Some health experts have criticized the criteria. Tonang Dwi Ardyanto of clinical pathologist association PDS PatKlin said it would be hard to implement them in the field.

"Because such criteria absolutely require discipline […] It’s certainly not easy.”

Similar criteria set forth by the United States' Center for Disease Control and Prevention in August sparked outcry from public health officials and experts, and were later reversed in September, Reuters reported.

Tonang said that as a result, demand for individually paid testing increased, especially when there were communities and offices that required negative test results. The price of testing could then become an issue, he said, while laboratories and hospitals only received assistance in the form of reagents and consumables from the government and had to bear other operational costs on their own.

Following prolonged protests on the high price of Polymerase chain reaction (PCR) tests, the gold standard test to diagnose COVID-19, Indonesia set its price ceiling at Rp 900,000 in October, seven months into the epidemic. Prior to that, people to pay millions for such a test.

Raflesia Sukma, 25, said her family of four in Malang, East Java, paid Rp 1.6 million to get a test for each of them in late September. It was her father who first developed relatively severe symptoms and they decided to pay for testing after failing to receive a quick response from a community health center (Puskesmas), she said.

After her father's result came back positive, Raflesia and her family started to self-quarantine and informed the Puskesmas, only to be suggested to self-quarantine and offered rapid antibody tests as they did not show symptoms. They decided to pay for PCR tests, considering that rapid antibody tests are "not [as] effective" and that her 57-year-old mother has hypertension.

"It was so expensive, I felt like crying [...] It was tough, but I didn't have any other options," Raflesia said.

Read also: 92% of COVID-19 patients in some regions have comorbidities

Masdalina Pane of the Indonesian Epidemiologists Association (PAEI) said Indonesia’s testing capacity still lagged behind the number of suspected patients who should be tested right away. The number continues to grow, reaching 71,074 as of Wednesday when only 41,861 tests were conducted on new suspected patients.

Masdalina said that while ideally, all close contacts must be tested, this would be difficult to do as not all people showing symptoms had even been able to gain access to testing.

She suggested that all government-run and private health care facilities be integrated to refer suspects to certain labs for free tests. Indonesia should also start producing testing kits, she said, arguing that as long as it was still relying on imports, it would have to be more efficient.

There are also potential problems related to self-isolation and self-quarantine, she added, such as when a suspected patient has no funds to buy food or doesn’t receive food assistance from the government.

"We can't blame the people for not being disciplined [in following health protocols]. Try being in their shoes and siding with their interests.

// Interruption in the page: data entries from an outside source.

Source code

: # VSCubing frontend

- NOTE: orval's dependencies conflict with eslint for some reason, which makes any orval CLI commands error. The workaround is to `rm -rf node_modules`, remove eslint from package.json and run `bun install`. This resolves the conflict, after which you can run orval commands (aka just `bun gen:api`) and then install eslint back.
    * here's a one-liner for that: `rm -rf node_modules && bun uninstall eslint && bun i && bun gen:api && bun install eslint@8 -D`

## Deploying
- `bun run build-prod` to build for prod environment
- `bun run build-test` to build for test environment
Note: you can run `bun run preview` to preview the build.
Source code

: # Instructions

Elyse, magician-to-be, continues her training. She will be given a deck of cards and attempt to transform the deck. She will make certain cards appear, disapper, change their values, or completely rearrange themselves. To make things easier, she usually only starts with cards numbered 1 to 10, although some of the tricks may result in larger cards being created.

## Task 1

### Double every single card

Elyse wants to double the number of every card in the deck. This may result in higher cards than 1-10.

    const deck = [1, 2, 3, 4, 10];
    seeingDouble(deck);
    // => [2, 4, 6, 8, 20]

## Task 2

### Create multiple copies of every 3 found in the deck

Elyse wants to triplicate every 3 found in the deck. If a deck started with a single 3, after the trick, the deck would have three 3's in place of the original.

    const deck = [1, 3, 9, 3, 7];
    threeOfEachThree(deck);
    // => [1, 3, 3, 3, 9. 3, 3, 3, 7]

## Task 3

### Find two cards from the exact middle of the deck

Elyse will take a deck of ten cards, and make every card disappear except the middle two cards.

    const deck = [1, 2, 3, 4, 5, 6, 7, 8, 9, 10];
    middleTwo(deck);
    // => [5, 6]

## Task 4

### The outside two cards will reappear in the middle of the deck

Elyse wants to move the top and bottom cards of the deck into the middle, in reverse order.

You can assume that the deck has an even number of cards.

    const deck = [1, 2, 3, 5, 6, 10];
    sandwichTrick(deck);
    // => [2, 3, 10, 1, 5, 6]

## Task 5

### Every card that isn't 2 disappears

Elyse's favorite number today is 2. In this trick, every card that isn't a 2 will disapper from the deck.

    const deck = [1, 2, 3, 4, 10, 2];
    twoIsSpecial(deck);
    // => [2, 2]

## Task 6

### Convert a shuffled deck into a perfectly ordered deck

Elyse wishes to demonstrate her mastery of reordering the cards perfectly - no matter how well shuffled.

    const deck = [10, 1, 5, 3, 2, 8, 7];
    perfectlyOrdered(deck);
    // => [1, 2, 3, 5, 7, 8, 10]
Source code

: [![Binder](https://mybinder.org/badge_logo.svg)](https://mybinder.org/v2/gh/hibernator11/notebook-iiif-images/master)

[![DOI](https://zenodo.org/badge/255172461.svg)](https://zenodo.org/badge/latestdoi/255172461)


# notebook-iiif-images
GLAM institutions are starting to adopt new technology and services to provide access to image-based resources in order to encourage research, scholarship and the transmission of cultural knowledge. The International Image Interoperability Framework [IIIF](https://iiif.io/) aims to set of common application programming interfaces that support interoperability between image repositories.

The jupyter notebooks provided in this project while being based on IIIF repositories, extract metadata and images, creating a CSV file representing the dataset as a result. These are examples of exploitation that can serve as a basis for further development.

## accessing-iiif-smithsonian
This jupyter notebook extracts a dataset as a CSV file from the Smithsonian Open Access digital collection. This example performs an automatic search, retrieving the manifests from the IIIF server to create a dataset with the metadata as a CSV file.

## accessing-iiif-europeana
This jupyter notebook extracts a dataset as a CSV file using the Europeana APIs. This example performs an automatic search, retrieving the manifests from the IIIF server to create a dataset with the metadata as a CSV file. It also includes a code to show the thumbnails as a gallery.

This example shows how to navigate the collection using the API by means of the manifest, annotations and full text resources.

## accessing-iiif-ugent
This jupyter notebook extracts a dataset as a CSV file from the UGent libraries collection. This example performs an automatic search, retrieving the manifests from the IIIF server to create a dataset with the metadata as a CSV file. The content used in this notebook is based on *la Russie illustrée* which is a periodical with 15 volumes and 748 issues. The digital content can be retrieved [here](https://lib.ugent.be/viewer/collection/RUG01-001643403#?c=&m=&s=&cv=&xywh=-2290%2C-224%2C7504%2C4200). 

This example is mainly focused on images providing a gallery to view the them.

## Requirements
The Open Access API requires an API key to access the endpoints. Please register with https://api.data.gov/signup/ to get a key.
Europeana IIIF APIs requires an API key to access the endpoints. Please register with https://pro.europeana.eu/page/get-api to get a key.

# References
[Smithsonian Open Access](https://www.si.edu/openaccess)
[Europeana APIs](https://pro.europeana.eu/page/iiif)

Some people can’t afford to follow health protocols.”

Syauqi Stya Lacksana, 24, said he decided to pay Rp 2 million for his parents' PCR tests in August after they came into contact with several infected people and no surveillance efforts were made by health authorities. They first approached a Puskesmas but were told it had no more PCR tests, he said.

Syauqi said taking such a proactive measure relied heavily on one's awareness, especially as some of his other family members avoided testing over fears of being stigmatized.

"The price ceiling is still [quite high for some people]. At times like these, the cost of a PCR test can pay for weeks’ worth of meals — not just days," he said.

The COVID-19 task force spokesperson said on Tuesday that the country had reached 90 percent of its testing target set by the World Health Organization of 267,000 people per week.